→ Records provided
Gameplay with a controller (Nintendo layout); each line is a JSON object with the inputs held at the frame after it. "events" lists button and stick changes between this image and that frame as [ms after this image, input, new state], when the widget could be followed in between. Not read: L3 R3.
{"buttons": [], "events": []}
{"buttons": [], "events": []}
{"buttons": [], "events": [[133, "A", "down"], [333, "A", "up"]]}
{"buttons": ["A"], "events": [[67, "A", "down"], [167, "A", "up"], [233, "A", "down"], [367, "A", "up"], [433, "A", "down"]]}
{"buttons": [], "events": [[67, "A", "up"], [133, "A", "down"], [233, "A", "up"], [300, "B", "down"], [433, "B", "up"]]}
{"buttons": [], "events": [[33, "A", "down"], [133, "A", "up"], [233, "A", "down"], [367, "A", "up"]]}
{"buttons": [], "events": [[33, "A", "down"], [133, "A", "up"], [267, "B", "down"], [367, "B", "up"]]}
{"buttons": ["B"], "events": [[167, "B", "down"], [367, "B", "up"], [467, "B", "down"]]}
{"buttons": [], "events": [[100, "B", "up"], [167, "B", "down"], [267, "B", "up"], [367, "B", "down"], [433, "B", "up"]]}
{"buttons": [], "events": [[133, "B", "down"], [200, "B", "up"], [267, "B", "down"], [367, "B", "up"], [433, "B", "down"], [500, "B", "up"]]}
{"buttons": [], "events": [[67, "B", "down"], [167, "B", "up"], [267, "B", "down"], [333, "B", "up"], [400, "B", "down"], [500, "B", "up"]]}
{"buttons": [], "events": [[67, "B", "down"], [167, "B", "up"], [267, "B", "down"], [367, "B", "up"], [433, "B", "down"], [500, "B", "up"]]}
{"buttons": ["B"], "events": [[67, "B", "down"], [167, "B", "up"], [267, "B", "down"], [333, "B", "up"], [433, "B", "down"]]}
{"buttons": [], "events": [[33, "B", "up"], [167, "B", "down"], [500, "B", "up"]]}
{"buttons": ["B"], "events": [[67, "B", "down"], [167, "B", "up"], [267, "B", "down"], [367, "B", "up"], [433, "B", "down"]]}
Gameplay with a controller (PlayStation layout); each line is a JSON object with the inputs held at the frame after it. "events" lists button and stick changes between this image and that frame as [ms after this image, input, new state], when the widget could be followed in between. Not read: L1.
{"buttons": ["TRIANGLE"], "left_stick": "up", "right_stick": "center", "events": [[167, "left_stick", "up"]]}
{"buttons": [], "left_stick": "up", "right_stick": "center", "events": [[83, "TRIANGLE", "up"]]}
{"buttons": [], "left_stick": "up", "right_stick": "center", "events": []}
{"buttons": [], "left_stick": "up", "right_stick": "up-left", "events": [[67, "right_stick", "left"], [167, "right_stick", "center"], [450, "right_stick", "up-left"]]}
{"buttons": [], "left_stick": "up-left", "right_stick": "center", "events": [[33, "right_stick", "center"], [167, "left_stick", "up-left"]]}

→ Problem
Each line above should appear again, reproduced exactly.

→ Exercise result
Gameplay with a controller (Nintendo layout); each line is a JSON object with the inputs held at the frame after it. "events" lists button and stick changes between this image and that frame as [ms after this image, input, new state], when the widget could be followed in between. Not read: L3 R3.
{"buttons": [], "events": []}
{"buttons": [], "events": []}
{"buttons": [], "events": [[133, "A", "down"], [333, "A", "up"]]}
{"buttons": ["A"], "events": [[67, "A", "down"], [167, "A", "up"], [233, "A", "down"], [367, "A", "up"], [433, "A", "down"]]}
{"buttons": [], "events": [[67, "A", "up"], [133, "A", "down"], [233, "A", "up"], [300, "B", "down"], [433, "B", "up"]]}
{"buttons": [], "events": [[33, "A", "down"], [133, "A", "up"], [233, "A", "down"], [367, "A", "up"]]}
{"buttons": [], "events": [[33, "A", "down"], [133, "A", "up"], [267, "B", "down"], [367, "B", "up"]]}
{"buttons": ["B"], "events": [[167, "B", "down"], [367, "B", "up"], [467, "B", "down"]]}
{"buttons": [], "events": [[100, "B", "up"], [167, "B", "down"], [267, "B", "up"], [367, "B", "down"], [433, "B", "up"]]}
{"buttons": [], "events": [[133, "B", "down"], [200, "B", "up"], [267, "B", "down"], [367, "B", "up"], [433, "B", "down"], [500, "B", "up"]]}
{"buttons": [], "events": [[67, "B", "down"], [167, "B", "up"], [267, "B", "down"], [333, "B", "up"], [400, "B", "down"], [500, "B", "up"]]}
{"buttons": [], "events": [[67, "B", "down"], [167, "B", "up"], [267, "B", "down"], [367, "B", "up"], [433, "B", "down"], [500, "B", "up"]]}
{"buttons": ["B"], "events": [[67, "B", "down"], [167, "B", "up"], [267, "B", "down"], [333, "B", "up"], [433, "B", "down"]]}
{"buttons": [], "events": [[33, "B", "up"], [167, "B", "down"], [500, "B", "up"]]}
{"buttons": ["B"], "events": [[67, "B", "down"], [167, "B", "up"], [267, "B", "down"], [367, "B", "up"], [433, "B", "down"]]}
Gameplay with a controller (PlayStation layout); each line is a JSON object with the inputs held at the frame after it. "events" lists button and stick changes between this image and that frame as [ms after this image, input, new state], when the widget could be followed in between. Not read: L1.
{"buttons": ["TRIANGLE"], "left_stick": "up", "right_stick": "center", "events": [[167, "left_stick", "up"]]}
{"buttons": [], "left_stick": "up", "right_stick": "center", "events": [[83, "TRIANGLE", "up"]]}
{"buttons": [], "left_stick": "up", "right_stick": "center", "events": []}
{"buttons": [], "left_stick": "up", "right_stick": "up-left", "events": [[67, "right_stick", "left"], [167, "right_stick", "center"], [450, "right_stick", "up-left"]]}
{"buttons": [], "left_stick": "up-left", "right_stick": "center", "events": [[33, "right_stick", "center"], [167, "left_stick", "up-left"]]}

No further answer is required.